What should we do with corn?
Shove it into cows that become fatty, high-cholesterol meat that contributes to heart disease? Turn it into cheap sugars that make people fat or sick?
Or use it to produce biofuels that will help reduce the U.S.’s dependence on Middle East oil, improve our balance of payments and create jobs instead of funding terrorists?
That’s a loaded question, of course, but that’s the way that James Woolsey, the former head of the CIA who is now a venture capitalist, put it to a friendly audience of biotech executives.
The biofuels industry has been subject to “propaganda” and “false narratives,” he said
Putting a new twist on the food-vs.-fuel debate, Woolsey argued that there’s plenty of acreage to grow corn and, in any event, that corn is better used as a biofuel to replace oil than it is to make “cheap junk food” so that the “grocery manufacturers association can make more money making our children obese.”

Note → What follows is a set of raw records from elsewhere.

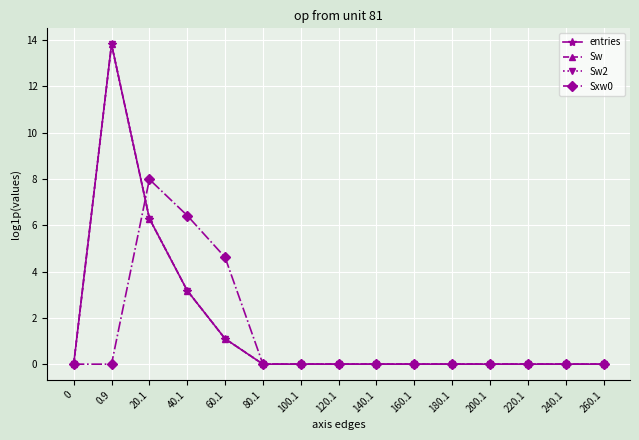

Does the chart have visible grid lines?

Yes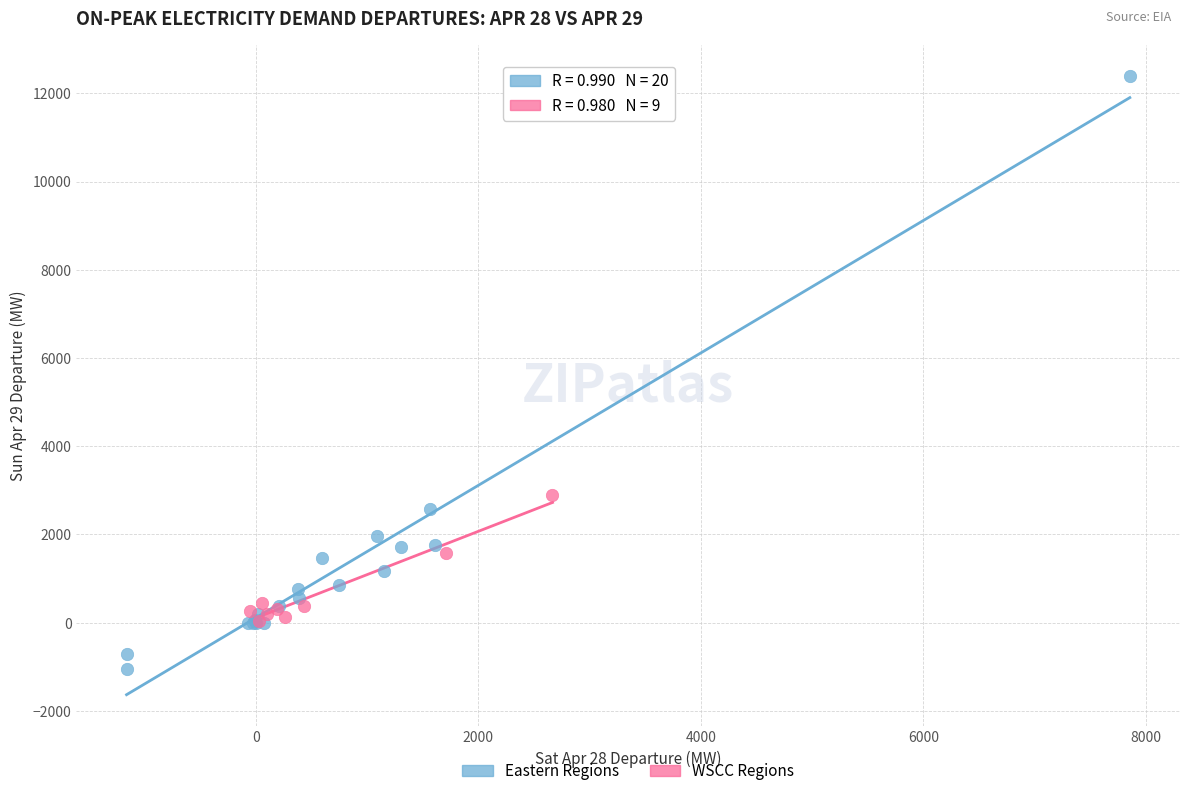

Which series reaches the maximum Y coordinate?

Eastern Regions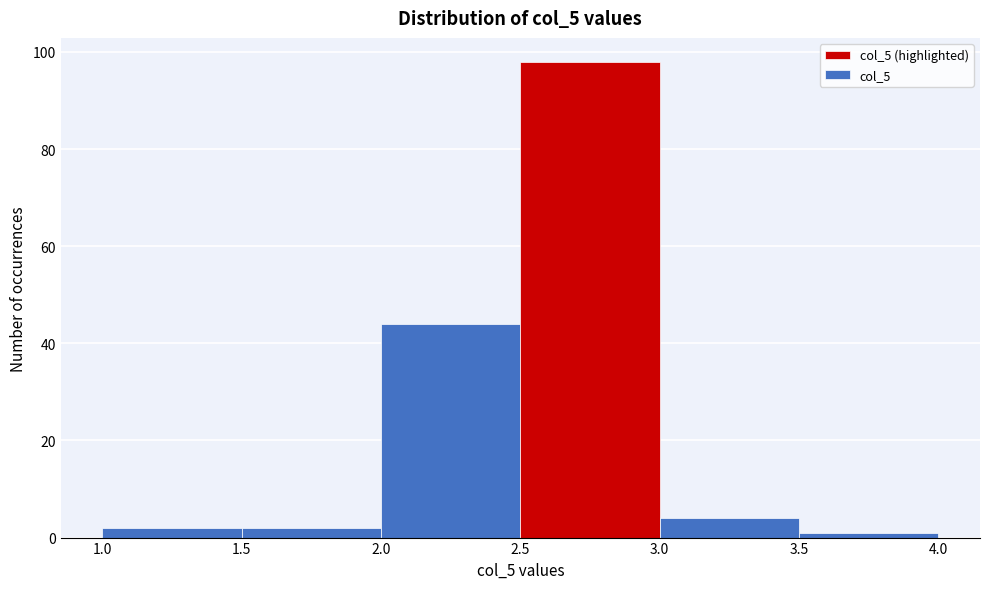

Over which range of the x-axis is the bar tallest?

2.5 to 3.0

“We need to go on the attack,” he declared.
No wonder he’s been called a “green hawk.”
Woolsey, a partner at VantagePoint Venture Partners, and Vinod Khosla, the venture capitalist and relentless advocate of biofuels, spoke today to BIO’s World Congress on Industrial Biotechnology and Bioprocessing at the National Harbor convention center, just across the Potomac from Washington, D.C.